About this Research Topic
Specialized innate immune cells are found across nearly all metazoan organisms. Earliest experiments revealed the existence of innate phagocytes which efficiently clear invading pathogens or cell debris in the sea star larvae. The concept of phagocytic immune cells is conserved across insects to mammals and their counterparts are found in Drosophila, zebrafish or mammals. These cells seem to serve two major functions: the clearance of invading pathogens and cell debris, as well as the release of immunomodulatory molecules and growth factors. Their functions cover a variety of tasks from fighting of infections to clearing cancer and providing tissue homeostasis and repair. More and more studies reveal that immune functions of different phagocyte subsets are conserved across species and by studying phagocyte function across different species we can get new insights in the innate immune functions of human phagocytes such as granulocyte, monocytes, dendritic cells and macrophages.
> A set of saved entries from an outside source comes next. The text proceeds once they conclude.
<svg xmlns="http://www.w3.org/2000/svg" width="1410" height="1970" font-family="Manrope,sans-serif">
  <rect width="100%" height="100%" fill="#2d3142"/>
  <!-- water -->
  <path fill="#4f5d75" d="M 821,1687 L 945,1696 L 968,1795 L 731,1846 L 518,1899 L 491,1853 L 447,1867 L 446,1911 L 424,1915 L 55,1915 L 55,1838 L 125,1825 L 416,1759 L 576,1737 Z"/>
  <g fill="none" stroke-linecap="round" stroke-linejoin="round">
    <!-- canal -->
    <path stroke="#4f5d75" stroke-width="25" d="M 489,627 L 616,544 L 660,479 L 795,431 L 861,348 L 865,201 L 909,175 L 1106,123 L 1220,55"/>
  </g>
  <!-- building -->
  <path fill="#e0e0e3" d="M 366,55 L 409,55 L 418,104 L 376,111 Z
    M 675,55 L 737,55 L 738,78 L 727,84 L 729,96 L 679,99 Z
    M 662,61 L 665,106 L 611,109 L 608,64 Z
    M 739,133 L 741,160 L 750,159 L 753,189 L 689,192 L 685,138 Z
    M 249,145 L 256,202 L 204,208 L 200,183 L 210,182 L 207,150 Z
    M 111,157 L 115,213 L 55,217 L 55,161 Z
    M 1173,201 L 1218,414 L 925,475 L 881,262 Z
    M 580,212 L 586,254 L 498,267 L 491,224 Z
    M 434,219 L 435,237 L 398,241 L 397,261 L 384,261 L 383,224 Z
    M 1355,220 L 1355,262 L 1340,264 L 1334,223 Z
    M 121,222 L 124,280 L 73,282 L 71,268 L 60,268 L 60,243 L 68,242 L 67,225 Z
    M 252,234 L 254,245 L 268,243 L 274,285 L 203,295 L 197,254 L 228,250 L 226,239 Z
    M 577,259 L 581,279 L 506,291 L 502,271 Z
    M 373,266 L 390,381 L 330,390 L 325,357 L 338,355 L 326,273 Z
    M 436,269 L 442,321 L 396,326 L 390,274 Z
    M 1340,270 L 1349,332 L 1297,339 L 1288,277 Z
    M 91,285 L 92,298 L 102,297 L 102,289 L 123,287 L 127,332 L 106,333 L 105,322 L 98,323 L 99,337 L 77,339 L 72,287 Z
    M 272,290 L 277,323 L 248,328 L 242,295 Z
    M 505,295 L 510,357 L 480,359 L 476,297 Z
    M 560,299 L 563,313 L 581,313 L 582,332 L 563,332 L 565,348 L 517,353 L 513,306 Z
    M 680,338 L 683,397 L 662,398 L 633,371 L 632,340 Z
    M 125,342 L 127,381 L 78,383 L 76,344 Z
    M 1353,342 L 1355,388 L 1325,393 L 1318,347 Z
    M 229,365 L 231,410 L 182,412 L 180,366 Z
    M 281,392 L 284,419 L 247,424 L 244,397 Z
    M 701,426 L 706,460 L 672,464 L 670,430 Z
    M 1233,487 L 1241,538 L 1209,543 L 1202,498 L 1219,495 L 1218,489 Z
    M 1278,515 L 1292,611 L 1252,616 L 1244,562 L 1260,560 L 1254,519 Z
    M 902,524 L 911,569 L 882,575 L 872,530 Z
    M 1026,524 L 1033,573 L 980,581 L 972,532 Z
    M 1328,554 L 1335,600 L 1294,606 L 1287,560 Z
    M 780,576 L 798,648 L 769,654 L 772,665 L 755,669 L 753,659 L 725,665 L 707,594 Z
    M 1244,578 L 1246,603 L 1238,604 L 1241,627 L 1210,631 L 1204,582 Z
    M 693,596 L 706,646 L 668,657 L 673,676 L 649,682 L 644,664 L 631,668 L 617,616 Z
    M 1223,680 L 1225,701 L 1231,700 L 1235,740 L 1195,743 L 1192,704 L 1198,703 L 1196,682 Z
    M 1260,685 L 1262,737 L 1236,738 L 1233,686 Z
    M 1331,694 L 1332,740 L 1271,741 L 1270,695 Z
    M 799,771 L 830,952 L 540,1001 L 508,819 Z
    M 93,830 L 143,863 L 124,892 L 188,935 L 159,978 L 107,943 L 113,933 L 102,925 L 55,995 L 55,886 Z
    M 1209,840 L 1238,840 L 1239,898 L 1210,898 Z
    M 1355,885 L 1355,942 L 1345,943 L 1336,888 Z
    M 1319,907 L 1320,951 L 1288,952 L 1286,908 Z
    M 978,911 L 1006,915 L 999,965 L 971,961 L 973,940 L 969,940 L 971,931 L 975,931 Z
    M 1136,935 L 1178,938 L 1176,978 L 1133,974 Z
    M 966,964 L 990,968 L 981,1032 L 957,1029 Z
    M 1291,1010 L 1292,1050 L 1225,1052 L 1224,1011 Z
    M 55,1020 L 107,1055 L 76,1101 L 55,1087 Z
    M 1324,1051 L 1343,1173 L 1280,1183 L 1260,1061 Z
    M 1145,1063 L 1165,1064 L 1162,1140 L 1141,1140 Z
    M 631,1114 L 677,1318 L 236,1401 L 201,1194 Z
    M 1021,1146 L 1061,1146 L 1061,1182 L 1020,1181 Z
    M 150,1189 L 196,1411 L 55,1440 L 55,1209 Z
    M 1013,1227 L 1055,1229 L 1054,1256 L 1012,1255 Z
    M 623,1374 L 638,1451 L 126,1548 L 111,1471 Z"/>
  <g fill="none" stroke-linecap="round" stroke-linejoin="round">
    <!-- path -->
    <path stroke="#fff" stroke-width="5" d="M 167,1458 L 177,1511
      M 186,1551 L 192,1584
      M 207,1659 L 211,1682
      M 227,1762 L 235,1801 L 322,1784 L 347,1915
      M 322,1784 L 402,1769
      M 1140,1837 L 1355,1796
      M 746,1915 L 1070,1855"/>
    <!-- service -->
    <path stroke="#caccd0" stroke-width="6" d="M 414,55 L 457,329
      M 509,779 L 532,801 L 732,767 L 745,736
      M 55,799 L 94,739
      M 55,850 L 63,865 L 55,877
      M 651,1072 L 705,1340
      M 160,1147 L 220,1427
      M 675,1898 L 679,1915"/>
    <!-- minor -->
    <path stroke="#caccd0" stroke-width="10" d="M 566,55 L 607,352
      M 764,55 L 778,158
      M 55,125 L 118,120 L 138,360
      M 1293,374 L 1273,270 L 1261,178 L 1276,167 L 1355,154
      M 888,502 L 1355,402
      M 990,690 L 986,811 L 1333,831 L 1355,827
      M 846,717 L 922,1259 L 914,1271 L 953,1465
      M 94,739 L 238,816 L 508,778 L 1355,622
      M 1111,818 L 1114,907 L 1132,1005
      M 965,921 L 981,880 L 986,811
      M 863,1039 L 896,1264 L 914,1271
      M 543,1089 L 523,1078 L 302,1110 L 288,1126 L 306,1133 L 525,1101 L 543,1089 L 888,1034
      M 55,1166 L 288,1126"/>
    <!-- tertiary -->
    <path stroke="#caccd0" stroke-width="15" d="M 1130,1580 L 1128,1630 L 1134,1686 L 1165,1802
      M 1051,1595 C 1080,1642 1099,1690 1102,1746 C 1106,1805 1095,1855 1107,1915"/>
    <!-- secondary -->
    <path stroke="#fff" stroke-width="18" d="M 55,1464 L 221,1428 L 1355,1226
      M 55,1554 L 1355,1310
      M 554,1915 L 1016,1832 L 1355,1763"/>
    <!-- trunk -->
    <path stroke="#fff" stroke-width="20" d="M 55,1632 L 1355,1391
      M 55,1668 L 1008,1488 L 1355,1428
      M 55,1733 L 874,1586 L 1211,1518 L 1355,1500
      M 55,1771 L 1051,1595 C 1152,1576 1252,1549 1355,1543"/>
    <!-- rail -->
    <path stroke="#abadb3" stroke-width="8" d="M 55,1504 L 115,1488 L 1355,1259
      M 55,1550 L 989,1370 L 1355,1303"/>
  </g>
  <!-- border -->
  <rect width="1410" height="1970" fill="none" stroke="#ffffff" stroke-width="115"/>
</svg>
In the immunological field, a cross species comparison of phagocyte function is rare. To our knowledge, the exchange of data between groups studying phagocyte function in different model organisms is limited. IN this Research Topic, we aim to showcase findings and data in different species on phagocyte function in health and disease. We welcome particularly reports on phagocyte function and dysfunction in the context of development, steady state, disease and regeneration. Additionally, we also welcome studies and literature summaries on advances in the understanding of phagocyte interaction and crosstalk with other neighboring cells (e.g. epithelium or endothelium), new findings how they maintain and reinstall tissue homeostasis, how they promote tissue integrity and how tissue-derived signals regulate phagocyte functions. Comparison and analysis of phagocyte function in different organisms might contribute to our knowledge about the innate immune system and might help understand the immune responses during different diseases such as cancer, infections or metabolic diseases.
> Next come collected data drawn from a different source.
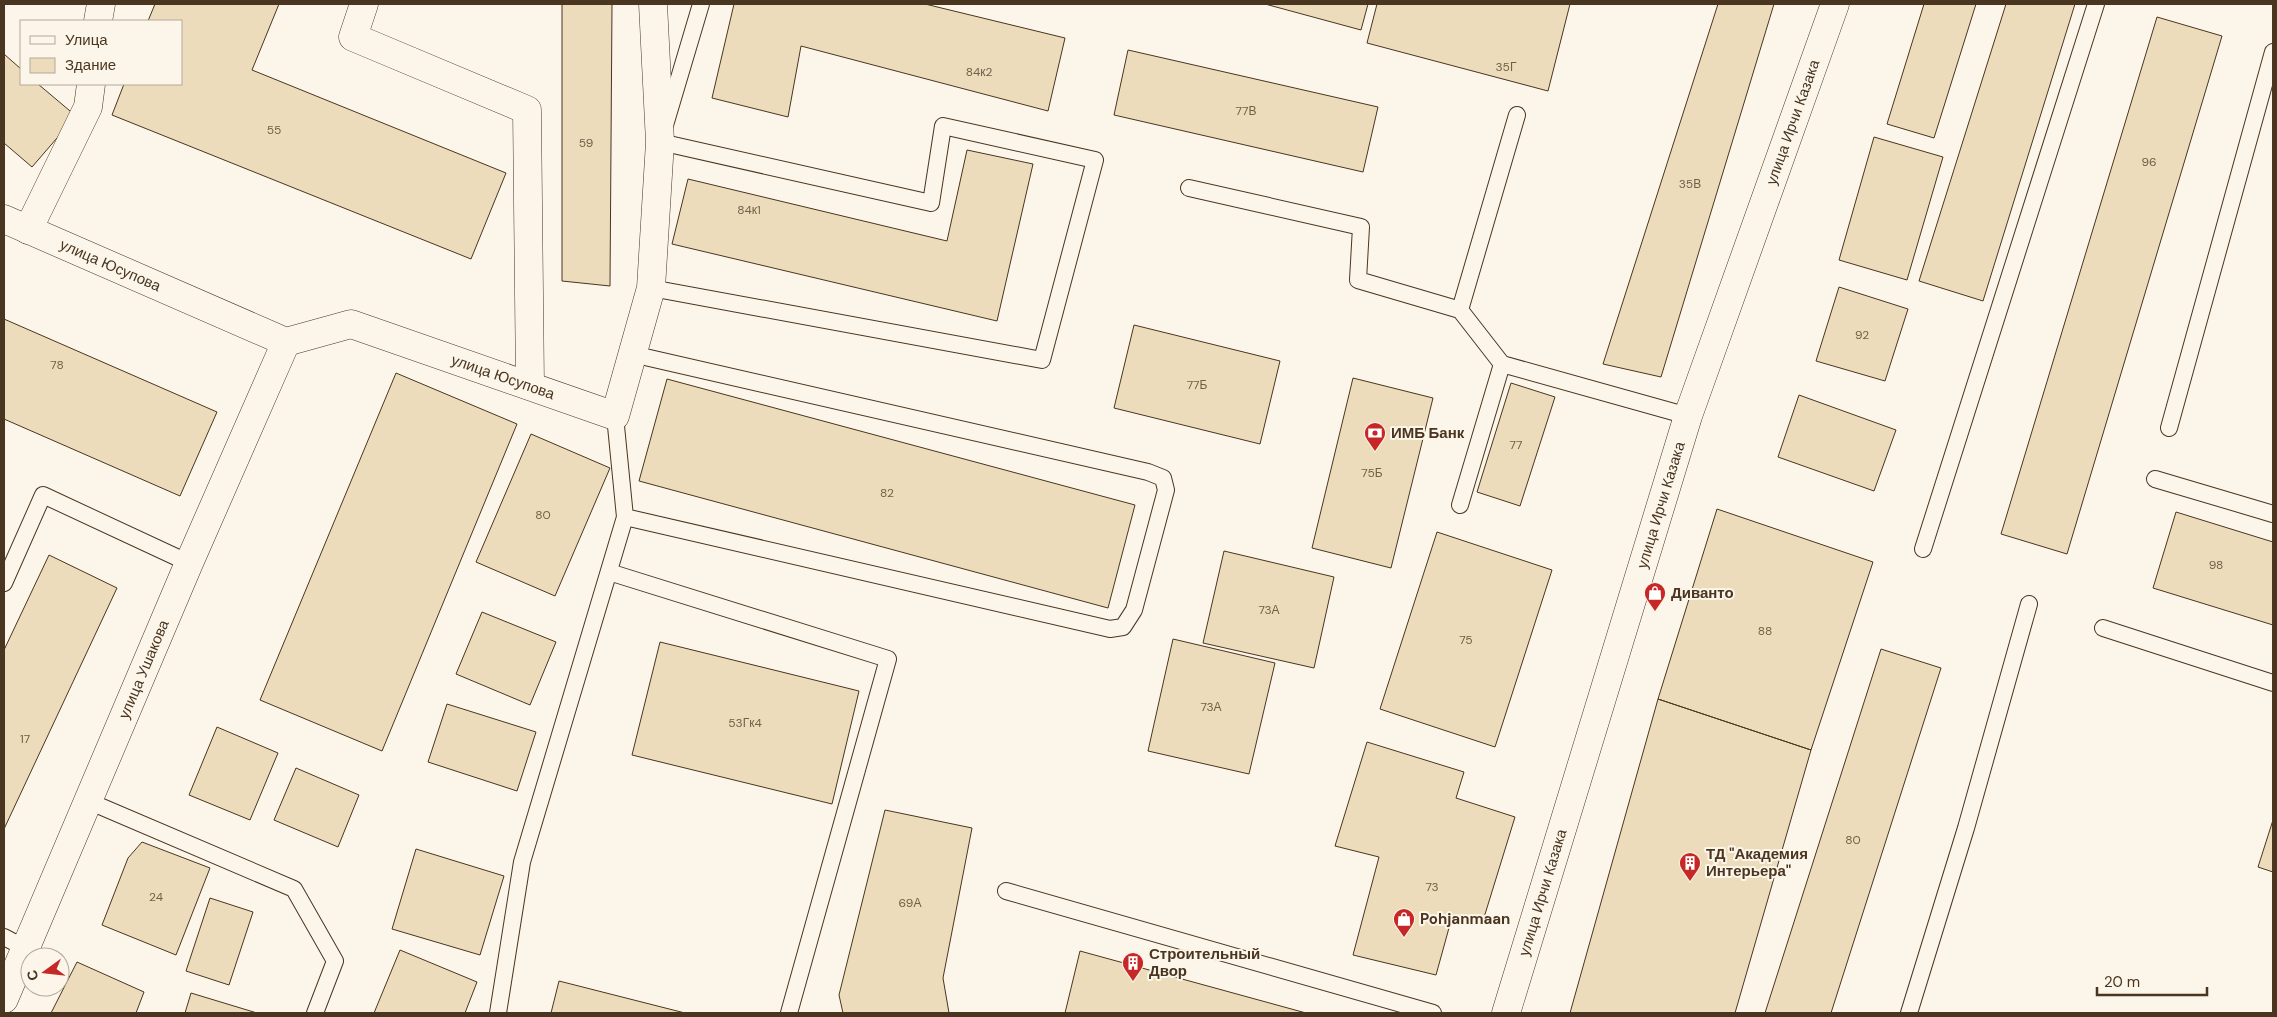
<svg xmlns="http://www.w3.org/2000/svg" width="2277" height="1017" font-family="'DM Sans',sans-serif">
  <rect width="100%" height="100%" fill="#fbf6e9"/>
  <path fill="#ecdcbc" stroke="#4a3520" d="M155,4H279L252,70L506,173L471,259L112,115L124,84H181V21H148Z
    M562,4H612L610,286L562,281Z
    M734,4H925L1065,38L1048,111L801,46L788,117L712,98Z
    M1265,4H1368L1361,30Z
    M1377,4H1570L1548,91L1367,43Z
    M1718,4H1774L1661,377L1603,364Z
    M1924,4H1976L1934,138L1887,124Z
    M2006,4H2075L1983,301L1919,281Z
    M2157,17L2222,36L2067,554L2001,534Z
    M1128,50L1378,107L1363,172L1114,115Z
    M4,54L21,69V84H38L76,116L32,167L4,143Z
    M1874,137L1943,157L1907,280L1839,260Z
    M967,150L1033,164L997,321L672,244L688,179L947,241Z
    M1839,287L1908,309L1885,381L1816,361Z
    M4,319L217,412L180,496L4,419Z
    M1134,325L1280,361L1260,444L1114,408Z
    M396,373L517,424L382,751L260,700Z
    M1353,378L1433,398L1391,568L1312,548Z
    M667,379L1135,505L1108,608L639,481Z
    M1511,383L1555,397L1520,506L1477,492Z
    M1799,395L1896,430L1874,491L1778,457Z
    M531,434L610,468L555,596L476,562Z
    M1717,509L1873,562L1811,750L1658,699Z
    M2176,512L2273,542V625L2153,588Z
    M1437,532L1552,570L1495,747L1380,709Z
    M1224,551L1334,577L1314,668L1203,643Z
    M49,555L117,588L4,829V650Z
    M482,612L556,642L530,705L456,674Z
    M1173,639L1275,663L1249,774L1148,751Z
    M660,642L859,691L832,804L632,755Z
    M1881,649L1941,668L1831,1013H1765Z
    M1658,699L1811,750L1735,1013H1570Z
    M447,704L536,732L517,791L428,762Z
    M217,727L278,753L250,820L189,795Z
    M1367,742L1464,772L1456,798L1515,817L1482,924L1452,917L1436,975L1353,955L1379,857L1335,846Z
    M296,768L359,795L338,847L274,820Z
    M885,810L972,828L943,978L949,1013H843L839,995Z
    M2273,820V872L2258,867Z
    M142,842L210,868L176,955L102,925L128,858Z
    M416,849L504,876L480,955L392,929Z
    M210,898L253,912L229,985L186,971Z
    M400,950L477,982L465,1013H374Z
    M1080,951L1306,1013H1065Z
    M77,962L144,992L136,1013H51Z
    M559,981L685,1013H551Z
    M191,993L257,1013H185Z"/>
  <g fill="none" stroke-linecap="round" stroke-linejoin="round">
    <g stroke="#4a3520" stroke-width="18">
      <path id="lane" d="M1189,188L1361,227L1358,280L1460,310
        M651,288L1042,360L1095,160L943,126L931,203L660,142L701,4
        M1502,364L1688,416
        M2169,428L2273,52
        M2155,479L2273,514
        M1460,505L1502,364L1460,310L1517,115
        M625,517L1110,629L1123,627L1134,610L1166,490L1163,478L1148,472L632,354
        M1923,549L2096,4
        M609,572L888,659L789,1013
        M4,583L43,495L189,563
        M2103,628L2273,683
        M88,801L294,889L335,961L315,1013
        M1006,891L1433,1013
        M4,937L25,948
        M498,1013L522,862L625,517L615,416
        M1909,1013L1966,828L2029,604"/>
    </g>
    <g stroke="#4a3520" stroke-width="29">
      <g id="street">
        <path d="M364,4L353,37L527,110L530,385"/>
        <path d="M98,21L101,4"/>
        <path id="s1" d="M4,219L286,342L351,324L615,416L651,288L660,142L653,4"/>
        <path d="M28,230L88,107L91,84"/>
        <path id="s2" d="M4,999L189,563L286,342"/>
      </g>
    </g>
    <g stroke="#4a3520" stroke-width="29">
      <g id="secondary">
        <path id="s3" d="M1506,1013L1688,416L1835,4"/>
      </g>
    </g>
    <use href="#lane" stroke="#fbf6e9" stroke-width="16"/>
    <use href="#street" stroke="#fbf6e9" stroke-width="28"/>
    <use href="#secondary" stroke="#fbf6e9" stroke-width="28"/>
  </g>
  <defs>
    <g id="bank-pin" transform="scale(1.125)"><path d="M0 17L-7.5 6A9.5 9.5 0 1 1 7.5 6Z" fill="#c62828" stroke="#fbf6e9"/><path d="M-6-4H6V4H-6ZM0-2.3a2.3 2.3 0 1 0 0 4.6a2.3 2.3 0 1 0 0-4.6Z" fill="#fff"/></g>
    <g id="shop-pin" transform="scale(1.125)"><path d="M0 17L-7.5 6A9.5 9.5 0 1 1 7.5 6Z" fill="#c62828" stroke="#fbf6e9"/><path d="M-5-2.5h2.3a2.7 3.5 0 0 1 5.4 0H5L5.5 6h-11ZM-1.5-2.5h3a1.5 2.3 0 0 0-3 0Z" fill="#fff"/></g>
    <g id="building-pin" transform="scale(1.125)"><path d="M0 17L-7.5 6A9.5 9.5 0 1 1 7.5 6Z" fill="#c62828" stroke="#fbf6e9"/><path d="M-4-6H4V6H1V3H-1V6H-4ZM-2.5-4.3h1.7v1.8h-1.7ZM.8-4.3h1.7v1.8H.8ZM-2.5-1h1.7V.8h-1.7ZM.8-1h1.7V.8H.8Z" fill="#fff"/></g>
  </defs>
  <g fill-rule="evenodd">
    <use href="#bank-pin" x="1375" y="433"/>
    <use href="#shop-pin" x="1655" y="593"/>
    <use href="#building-pin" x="1690" y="863"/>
    <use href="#shop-pin" x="1404" y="919"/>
    <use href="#building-pin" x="1133" y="963"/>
  </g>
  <g text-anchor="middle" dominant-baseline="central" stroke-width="4" stroke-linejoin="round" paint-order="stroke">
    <g font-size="12" fill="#725f47">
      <text x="1506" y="67">35Г</text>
      <text x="979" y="72">84к2</text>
      <text x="1246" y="111">77В</text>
      <text x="274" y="130">55</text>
      <text x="586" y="143">59</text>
      <text x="2149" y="162">96</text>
      <text x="1690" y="184">35В</text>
      <text x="749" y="210">84к1</text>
      <text x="1862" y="335">92</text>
      <text x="57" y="365">78</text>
      <text x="1197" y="385">77Б</text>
      <text x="1516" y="445">77</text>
      <text x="1372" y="473">75Б</text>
      <text x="887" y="493">82</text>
      <text x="543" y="515">80</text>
      <text x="2216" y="565">98</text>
      <text x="1269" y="610">73А</text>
      <text x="1765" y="631">88</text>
      <text x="1466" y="640">75</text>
      <text x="1211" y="707">73А</text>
      <text x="745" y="723">53Гк4</text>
      <text x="25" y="739">17</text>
      <text x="1853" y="840">80</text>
      <text x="1432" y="887">73</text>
      <text x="156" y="897">24</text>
      <text x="910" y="903">69А</text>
    </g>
    <g font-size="15" fill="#4a3520" stroke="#fbf6e9">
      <text stroke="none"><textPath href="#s3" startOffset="936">улица Ирчи Казака</textPath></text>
      <text stroke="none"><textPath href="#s1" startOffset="116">улица Юсупова</textPath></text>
      <text stroke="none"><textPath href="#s1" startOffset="536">улица Юсупова</textPath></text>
      <text stroke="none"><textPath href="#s3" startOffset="531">улица Ирчи Казака</textPath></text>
      <text stroke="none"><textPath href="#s2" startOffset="358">улица Ушакова</textPath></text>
      <text stroke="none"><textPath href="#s3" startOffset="126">улица Ирчи Казака</textPath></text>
    </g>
    <g font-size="15" font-weight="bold" fill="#4a3520" stroke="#fbf6e9" text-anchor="start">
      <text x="1391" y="433">ИМБ Банк</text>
      <text x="1671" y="593">Диванто</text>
      <text x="1706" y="854">ТД "Академия<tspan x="1706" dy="17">Интерьера"</tspan></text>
      <text x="1420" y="919">Pohjanmaan</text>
      <text x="1149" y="954">Строительный<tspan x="1149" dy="17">Двор</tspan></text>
    </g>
  </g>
  <rect width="2277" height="1017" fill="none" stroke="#4a3520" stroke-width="10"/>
  <rect x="20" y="20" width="162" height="65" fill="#fbf6e9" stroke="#b4a999"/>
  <rect x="30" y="36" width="25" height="8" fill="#fbf6e9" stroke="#b4a999"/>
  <text x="65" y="45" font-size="15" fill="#4a3520">Улица</text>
  <rect x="30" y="58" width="25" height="15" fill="#ecdcbc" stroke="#b4a999"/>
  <text x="65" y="70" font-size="15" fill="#4a3520">Здание</text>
  <g transform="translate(45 972) rotate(255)"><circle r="24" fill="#fbf6e9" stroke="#b4a999"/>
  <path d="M0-4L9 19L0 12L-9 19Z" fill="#c62828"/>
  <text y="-8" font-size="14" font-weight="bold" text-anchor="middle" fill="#4a3520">С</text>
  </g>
  <path d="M2097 987v8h110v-8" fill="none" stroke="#4a3520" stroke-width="2.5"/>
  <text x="2104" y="987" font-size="15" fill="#4a3520" stroke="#fbf6e9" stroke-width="4" paint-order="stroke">20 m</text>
</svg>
We encourage contributions as Original Research and Review articles covering interesting new findings on a phagocyte subset function in different species covering invertebrates, such as mosquito or Drosophila, to vertebrate models such as zebrafish, rodents or human phagocytes. In particular, we aim to cover the following topics:
• Phagocyte function in normal development
• Phagocyte function in tissue repair and regeneration
• Phagocyte function in cancer
• Phagocyte function in infectious diseases
• Phagocyte dysfunction that underling inflammatory disease
Important Note: All contributions to this Research Topic must be within the scope of the section and journal to which they are submitted, as defined in their mission statements. Frontiers reserves the right to guide an out-of-scope manuscript to a more suitable section or journal at any stage of peer review.